── GIVEN ENTRIES
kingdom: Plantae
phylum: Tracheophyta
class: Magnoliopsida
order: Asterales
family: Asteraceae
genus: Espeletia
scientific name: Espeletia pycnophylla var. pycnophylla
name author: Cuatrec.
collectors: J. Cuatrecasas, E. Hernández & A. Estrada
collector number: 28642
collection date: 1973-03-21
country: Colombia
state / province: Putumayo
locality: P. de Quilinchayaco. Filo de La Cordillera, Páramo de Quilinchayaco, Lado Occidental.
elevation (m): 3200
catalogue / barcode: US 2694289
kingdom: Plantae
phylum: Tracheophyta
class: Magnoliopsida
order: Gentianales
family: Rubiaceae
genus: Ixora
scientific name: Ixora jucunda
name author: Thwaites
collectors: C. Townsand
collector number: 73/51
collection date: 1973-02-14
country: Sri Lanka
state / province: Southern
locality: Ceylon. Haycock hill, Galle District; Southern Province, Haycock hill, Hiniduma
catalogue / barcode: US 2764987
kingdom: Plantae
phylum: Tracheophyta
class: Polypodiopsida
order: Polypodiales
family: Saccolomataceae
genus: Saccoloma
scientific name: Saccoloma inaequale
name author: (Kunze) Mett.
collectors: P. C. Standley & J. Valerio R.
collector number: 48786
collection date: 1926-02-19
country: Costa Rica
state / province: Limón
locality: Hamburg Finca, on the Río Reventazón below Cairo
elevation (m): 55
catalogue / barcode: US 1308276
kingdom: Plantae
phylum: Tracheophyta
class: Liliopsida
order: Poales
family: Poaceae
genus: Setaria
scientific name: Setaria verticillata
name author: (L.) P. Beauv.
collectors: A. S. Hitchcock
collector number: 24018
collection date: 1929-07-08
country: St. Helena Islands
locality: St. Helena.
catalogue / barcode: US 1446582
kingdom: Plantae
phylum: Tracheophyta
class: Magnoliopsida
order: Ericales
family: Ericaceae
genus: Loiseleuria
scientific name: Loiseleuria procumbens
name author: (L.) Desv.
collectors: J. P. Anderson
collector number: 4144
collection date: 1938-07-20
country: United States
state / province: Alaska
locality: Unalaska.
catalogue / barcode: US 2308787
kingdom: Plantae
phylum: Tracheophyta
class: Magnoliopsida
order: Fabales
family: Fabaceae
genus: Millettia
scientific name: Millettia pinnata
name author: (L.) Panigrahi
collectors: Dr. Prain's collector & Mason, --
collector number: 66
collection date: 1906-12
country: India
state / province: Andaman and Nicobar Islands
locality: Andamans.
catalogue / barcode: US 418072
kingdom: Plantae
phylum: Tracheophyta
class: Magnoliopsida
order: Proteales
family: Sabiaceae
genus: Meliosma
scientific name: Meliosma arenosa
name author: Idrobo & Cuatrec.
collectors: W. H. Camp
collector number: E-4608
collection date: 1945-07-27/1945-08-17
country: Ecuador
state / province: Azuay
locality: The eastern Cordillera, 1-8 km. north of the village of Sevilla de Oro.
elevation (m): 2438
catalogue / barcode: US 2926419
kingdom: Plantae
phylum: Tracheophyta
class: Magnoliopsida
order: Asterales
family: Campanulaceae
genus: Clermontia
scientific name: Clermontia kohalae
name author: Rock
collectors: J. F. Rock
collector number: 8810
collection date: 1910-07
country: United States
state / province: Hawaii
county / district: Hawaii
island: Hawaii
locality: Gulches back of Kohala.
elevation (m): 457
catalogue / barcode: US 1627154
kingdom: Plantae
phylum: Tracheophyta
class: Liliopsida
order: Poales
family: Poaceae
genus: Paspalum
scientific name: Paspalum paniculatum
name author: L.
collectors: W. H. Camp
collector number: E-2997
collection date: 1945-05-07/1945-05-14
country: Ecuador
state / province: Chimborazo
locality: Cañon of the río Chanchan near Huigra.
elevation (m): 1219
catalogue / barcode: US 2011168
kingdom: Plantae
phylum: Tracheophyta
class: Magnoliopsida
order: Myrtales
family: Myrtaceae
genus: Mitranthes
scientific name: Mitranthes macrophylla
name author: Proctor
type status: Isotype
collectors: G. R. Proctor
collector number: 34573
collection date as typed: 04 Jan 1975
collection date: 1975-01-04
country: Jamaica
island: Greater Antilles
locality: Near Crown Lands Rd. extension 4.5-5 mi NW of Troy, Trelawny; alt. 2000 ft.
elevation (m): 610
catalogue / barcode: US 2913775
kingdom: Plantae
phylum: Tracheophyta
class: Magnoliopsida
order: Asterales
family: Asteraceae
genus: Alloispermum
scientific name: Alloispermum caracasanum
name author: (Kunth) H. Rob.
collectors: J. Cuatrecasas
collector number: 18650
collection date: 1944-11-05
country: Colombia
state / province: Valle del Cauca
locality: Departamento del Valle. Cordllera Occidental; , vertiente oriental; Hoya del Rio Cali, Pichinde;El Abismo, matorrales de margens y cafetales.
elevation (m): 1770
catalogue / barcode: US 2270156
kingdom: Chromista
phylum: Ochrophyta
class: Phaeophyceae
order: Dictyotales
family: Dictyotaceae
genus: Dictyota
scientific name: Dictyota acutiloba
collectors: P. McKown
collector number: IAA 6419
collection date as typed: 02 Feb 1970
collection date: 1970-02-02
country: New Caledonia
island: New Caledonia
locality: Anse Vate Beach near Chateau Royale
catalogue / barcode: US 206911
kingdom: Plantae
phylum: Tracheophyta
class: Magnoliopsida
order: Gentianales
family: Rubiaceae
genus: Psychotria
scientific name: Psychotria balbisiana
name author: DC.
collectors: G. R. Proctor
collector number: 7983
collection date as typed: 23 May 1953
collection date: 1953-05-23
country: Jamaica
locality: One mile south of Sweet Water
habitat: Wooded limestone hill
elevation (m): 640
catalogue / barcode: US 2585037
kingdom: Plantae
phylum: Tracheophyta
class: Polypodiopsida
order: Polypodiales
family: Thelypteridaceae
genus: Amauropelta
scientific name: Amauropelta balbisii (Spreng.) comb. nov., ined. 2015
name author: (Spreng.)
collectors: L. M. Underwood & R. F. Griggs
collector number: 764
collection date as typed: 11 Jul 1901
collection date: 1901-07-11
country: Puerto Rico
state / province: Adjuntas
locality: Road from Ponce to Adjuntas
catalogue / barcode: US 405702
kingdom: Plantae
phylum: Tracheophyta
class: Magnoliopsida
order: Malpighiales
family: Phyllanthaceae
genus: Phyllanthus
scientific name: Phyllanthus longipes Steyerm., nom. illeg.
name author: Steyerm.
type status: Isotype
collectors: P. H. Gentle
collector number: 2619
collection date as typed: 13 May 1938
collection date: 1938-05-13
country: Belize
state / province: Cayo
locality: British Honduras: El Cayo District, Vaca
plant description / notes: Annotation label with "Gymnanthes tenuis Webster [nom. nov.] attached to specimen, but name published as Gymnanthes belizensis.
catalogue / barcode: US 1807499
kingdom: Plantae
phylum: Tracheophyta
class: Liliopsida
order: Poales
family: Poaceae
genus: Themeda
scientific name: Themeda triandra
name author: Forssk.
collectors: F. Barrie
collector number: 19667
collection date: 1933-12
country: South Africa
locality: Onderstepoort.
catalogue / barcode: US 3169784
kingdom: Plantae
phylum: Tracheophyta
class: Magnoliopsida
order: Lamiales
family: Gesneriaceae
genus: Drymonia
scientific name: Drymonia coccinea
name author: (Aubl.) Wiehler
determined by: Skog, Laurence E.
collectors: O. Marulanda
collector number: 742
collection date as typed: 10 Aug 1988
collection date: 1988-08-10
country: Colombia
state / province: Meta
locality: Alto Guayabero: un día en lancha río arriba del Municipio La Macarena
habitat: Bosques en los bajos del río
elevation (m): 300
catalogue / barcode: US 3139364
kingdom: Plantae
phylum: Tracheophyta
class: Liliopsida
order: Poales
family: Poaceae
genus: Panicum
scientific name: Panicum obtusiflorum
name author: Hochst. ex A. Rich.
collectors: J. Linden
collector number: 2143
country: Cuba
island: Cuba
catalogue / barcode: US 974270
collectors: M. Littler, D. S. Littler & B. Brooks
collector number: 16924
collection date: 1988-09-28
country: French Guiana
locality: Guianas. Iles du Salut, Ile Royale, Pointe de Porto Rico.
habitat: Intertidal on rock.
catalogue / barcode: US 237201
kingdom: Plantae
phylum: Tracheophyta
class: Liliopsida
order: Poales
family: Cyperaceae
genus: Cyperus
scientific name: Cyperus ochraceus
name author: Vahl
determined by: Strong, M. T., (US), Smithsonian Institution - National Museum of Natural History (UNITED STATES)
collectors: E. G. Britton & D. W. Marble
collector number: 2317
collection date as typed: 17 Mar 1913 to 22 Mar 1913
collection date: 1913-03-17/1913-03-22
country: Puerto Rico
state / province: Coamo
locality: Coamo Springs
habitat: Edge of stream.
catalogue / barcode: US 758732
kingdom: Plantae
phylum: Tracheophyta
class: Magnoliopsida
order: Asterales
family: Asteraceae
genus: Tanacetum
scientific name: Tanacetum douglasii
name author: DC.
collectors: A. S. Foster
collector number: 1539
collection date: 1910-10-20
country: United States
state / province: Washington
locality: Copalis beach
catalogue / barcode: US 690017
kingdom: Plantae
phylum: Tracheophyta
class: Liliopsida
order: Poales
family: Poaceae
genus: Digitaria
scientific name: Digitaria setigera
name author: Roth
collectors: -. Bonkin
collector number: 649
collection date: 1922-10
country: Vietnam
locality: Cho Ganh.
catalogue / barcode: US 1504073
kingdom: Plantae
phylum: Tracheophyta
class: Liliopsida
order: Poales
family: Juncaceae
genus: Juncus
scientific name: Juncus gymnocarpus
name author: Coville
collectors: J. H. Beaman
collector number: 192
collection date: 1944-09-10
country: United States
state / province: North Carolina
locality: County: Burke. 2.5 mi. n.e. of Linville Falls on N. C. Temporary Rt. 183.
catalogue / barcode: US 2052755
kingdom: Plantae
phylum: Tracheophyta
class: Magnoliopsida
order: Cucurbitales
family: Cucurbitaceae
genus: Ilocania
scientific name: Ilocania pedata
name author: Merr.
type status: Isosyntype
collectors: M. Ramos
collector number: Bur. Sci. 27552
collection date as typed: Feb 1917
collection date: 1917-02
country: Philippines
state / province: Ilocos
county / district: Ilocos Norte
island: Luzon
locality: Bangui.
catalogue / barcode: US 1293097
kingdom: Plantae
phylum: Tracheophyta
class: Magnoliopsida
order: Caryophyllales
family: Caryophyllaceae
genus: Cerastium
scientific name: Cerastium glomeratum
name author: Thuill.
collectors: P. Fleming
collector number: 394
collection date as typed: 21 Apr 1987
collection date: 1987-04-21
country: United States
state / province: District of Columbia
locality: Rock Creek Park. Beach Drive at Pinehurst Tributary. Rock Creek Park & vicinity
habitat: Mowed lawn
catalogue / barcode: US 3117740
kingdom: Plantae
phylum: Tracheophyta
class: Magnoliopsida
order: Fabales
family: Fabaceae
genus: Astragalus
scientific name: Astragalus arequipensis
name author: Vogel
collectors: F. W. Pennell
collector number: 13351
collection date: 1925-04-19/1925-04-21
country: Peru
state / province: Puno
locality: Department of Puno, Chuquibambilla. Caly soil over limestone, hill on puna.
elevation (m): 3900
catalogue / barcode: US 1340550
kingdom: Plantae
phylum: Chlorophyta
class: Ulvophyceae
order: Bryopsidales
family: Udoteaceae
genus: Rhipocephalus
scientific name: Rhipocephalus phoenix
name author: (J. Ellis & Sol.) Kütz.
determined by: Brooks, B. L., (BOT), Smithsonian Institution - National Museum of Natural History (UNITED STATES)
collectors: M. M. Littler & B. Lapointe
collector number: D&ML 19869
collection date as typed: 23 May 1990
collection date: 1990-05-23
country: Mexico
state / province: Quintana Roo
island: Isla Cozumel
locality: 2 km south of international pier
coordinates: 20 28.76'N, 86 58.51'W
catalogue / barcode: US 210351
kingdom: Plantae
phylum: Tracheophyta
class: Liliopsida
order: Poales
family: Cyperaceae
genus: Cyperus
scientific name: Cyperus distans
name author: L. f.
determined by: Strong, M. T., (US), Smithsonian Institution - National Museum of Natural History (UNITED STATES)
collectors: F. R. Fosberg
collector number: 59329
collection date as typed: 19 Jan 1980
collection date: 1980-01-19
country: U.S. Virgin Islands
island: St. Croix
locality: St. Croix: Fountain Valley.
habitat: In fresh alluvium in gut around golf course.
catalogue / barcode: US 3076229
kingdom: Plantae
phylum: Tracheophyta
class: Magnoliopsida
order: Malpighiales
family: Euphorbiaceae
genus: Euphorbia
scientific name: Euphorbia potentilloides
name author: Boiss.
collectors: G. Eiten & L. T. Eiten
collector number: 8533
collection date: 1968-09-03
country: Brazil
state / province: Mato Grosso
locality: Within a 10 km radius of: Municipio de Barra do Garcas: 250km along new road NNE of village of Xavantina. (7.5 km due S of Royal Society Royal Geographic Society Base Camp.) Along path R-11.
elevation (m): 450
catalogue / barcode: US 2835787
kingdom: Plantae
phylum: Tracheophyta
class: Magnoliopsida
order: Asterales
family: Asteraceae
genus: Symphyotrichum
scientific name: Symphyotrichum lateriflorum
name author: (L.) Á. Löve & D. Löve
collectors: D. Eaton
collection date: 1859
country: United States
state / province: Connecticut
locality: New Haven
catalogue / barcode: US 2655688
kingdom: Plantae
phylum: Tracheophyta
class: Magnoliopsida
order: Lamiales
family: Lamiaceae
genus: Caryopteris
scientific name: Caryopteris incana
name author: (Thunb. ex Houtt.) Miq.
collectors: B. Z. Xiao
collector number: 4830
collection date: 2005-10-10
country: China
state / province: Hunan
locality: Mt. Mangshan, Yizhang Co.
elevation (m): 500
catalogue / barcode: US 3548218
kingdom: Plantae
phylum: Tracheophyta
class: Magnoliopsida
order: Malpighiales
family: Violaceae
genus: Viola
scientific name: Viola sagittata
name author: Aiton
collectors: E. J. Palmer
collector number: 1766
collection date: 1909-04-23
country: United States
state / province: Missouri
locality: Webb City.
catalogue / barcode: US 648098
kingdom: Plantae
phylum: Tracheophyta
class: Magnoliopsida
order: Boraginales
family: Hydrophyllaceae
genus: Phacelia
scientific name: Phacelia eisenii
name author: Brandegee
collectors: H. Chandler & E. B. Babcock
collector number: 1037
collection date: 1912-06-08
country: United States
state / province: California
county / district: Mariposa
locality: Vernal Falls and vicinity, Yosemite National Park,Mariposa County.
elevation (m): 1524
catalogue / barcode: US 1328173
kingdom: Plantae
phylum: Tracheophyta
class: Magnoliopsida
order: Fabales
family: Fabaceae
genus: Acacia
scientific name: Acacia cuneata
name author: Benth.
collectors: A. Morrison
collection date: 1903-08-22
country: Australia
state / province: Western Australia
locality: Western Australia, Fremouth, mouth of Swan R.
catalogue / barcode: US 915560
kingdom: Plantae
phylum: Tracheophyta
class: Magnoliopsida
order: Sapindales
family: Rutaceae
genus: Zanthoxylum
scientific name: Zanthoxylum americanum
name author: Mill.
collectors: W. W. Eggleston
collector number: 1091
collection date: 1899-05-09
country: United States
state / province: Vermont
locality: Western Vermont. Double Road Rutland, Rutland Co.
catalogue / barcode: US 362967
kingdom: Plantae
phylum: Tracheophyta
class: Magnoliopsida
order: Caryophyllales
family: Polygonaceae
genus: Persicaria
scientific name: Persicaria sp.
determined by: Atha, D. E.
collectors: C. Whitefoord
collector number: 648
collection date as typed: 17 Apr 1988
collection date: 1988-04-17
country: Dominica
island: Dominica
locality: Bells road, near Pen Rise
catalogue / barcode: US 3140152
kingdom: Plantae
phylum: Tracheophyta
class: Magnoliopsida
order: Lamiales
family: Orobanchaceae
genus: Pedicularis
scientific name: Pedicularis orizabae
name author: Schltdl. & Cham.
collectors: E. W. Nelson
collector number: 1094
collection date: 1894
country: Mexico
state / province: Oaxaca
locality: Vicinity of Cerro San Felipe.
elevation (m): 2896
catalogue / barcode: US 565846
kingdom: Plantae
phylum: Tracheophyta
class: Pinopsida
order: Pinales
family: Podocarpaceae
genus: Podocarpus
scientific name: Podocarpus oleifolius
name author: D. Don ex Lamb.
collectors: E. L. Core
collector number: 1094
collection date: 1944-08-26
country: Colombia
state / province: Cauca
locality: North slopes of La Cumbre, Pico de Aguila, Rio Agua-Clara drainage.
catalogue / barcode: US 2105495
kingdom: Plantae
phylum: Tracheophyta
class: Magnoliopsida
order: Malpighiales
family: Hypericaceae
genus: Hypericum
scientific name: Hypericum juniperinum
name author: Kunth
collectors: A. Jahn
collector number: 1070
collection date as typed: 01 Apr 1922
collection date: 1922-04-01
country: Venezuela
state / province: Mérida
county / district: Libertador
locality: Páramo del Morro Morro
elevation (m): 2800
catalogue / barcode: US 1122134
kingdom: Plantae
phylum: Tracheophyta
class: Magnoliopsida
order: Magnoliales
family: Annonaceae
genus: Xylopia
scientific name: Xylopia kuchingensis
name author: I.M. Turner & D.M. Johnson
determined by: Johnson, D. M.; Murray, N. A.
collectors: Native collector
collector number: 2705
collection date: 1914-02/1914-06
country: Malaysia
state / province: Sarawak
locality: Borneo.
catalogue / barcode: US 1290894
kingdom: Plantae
────
### INSTRUCTIONS TO FOLLOW
Print the lines from the one containing "collection date: 1980-01-19" through the one containing "state / province: Connecticut" exactly as they appear, both included.

### COMPLETE ANSWER
collection date: 1980-01-19
country: U.S. Virgin Islands
island: St. Croix
locality: St. Croix: Fountain Valley.
habitat: In fresh alluvium in gut around golf course.
catalogue / barcode: US 3076229
kingdom: Plantae
phylum: Tracheophyta
class: Magnoliopsida
order: Malpighiales
family: Euphorbiaceae
genus: Euphorbia
scientific name: Euphorbia potentilloides
name author: Boiss.
collectors: G. Eiten & L. T. Eiten
collector number: 8533
collection date: 1968-09-03
country: Brazil
state / province: Mato Grosso
locality: Within a 10 km radius of: Municipio de Barra do Garcas: 250km along new road NNE of village of Xavantina. (7.5 km due S of Royal Society Royal Geographic Society Base Camp.) Along path R-11.
elevation (m): 450
catalogue / barcode: US 2835787
kingdom: Plantae
phylum: Tracheophyta
class: Magnoliopsida
order: Asterales
family: Asteraceae
genus: Symphyotrichum
scientific name: Symphyotrichum lateriflorum
name author: (L.) Á. Löve & D. Löve
collectors: D. Eaton
collection date: 1859
country: United States
state / province: Connecticut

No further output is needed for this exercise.